## Required actions
[1] Using the interview about the short film Raids, decide whether each statement agrees with it: (a) Jade Jackson finished her studies at the New Zealand Film School at the end of 2019; (b) Polynesians made up more than 80% of all overstayers; (c) Jade Jackson was 29 when she felt that much of what she was doing lacked soul. Answer yes or no for each, quoting the words of the interview that settle it.
[2] Reproduce word for word the section of the interview about the short film Raids that begins at the words "Samoan filmmaker, Jade" and stops after the words "stories of Pasifika.".

## Passage shown
----------------

New Zealand has an important relationship with its Pacific Island neighbours, but it has not always been a good one. While New Zealand relied on labour from the Pacific to work the farms during World War 2 and then to assist in New Zealand’s growing industries in the 50s, 60s and 70s, until growing racist sentiment about immigrants supposedly taking New Zealander’ jobs led the government to allow the Police to conduct “Dawn Raids” of houses and communities where suspected overstayers were living. This was mainly in Pasifika communities even though Polynesians had made up only a third of overstayers, but more than 80% of all prosecutions for overstaying. While this period impacted the lives of many at the time, it is now often obscure bit of history for new generations.
Samoan filmmaker, Jade Jackson, is on a mission to change this and bring this story to the big screen with her short film Raids which premieres in August. Jade shares with us her reconnection with her culture, the leap into following her passion of filmmaking and the power of the medium to share the stories of Pasifika.
Can you let us know a bit about yourself and what you’ve been busy with lately?
I’ve very recently changed careers and have become a filmmaker. It came off the back of a bit of a personal life crisis. I feel like I had a very early midlife crisis. I was 29 and I felt that I was doing a lot of things in my life that weren’t very soulful. I don’t know why or how, but it just really started to affect me.
At the time I was learning a lot about mindset and spirituality, and I had been looking into my culture and seeing it differently for the first time in my life. That sent me onto this journey of wanting to do something more fulfilling with my life.
I’d been a business owner, I’d been working in the music industry in my twenties, and had always felt a little bit lost. Then when film came to me, it came from journaling and writing a random script that I just started writing about my life. I started looking at what I’d been through and I found these things around identity within my writing, that made me realise, ‘Oh, wow. I’ve been through a lot.’
The reason why I chose to do filmmaking and be a director was because when I made a list of things that I thought were my strengths, it just so happened that directing would probably be good for me. That’s why I chose directing.
I went to the New Zealand Film School in 2019 and graduated at the end of that year. As I was graduating, I was considering what kind of films I wanted to do and I was already on this path of soulfulness and wanting to be a better person and also contribute positively in some way too.
It wasn’t even about the world or New Zealand, to be honest, it was just about contributing positively to the Samoan community that I felt I had deserted. When I was thinking about things that I wanted to film and the stories I wanted to tell, obviously I went straight to the Samoan community. That’s when I stumbled across the Polynesian Panthers and the Dawn Raids. I had no idea about them and I didn’t know why I’d never learned about them in school. For some reason, it wasn’t a topic that was ever talked about among my friends and I’ve had a lot of different types of friends and people in my life.
It was quite hurtful to think that I’d never had this conversation about the Dawn Raids.

----------------

## Material shown
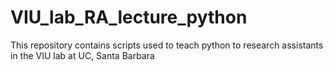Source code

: # VIU_lab_RA_lecture_python
This repository contains scripts used to teach python to research assistants in the VIU lab at UC, Santa Barbara
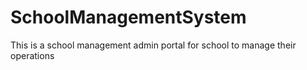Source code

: # SchoolManagementSystem
This is a school management admin portal for school to manage their operations
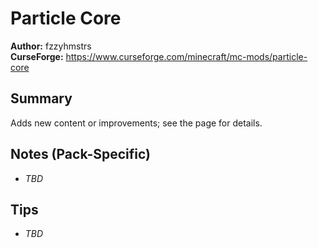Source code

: # Particle Core

**Author:** fzzyhmstrs  
**CurseForge:** https://www.curseforge.com/minecraft/mc-mods/particle-core

## Summary
Adds new content or improvements; see the page for details.

## Notes (Pack-Specific)
- _TBD_

## Tips
- _TBD_


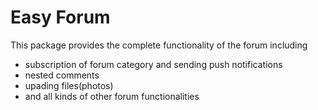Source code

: # Easy Forum

This package provides the complete functionality of the forum including

- subscription of forum category and sending push notifications
- nested comments
- upading files(photos)
- and all kinds of other forum functionalities



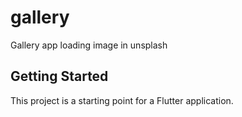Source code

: # gallery

Gallery app loading image in unsplash

## Getting Started

This project is a starting point for a Flutter application.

----------------

## Responses per task
[1]
(a) Yes: "I went to the New Zealand Film School in 2019 and graduated at the end of that year."
(b) No: "Polynesians had made up only a third of overstayers, but more than 80% of all prosecutions for overstaying."
(c) Yes: "I was 29 and I felt that I was doing a lot of things in my life that weren’t very soulful."

[2]
Samoan filmmaker, Jade Jackson, is on a mission to change this and bring this story to the big screen with her short film Raids which premieres in August. Jade shares with us her reconnection with her culture, the leap into following her passion of filmmaking and the power of the medium to share the stories of Pasifika.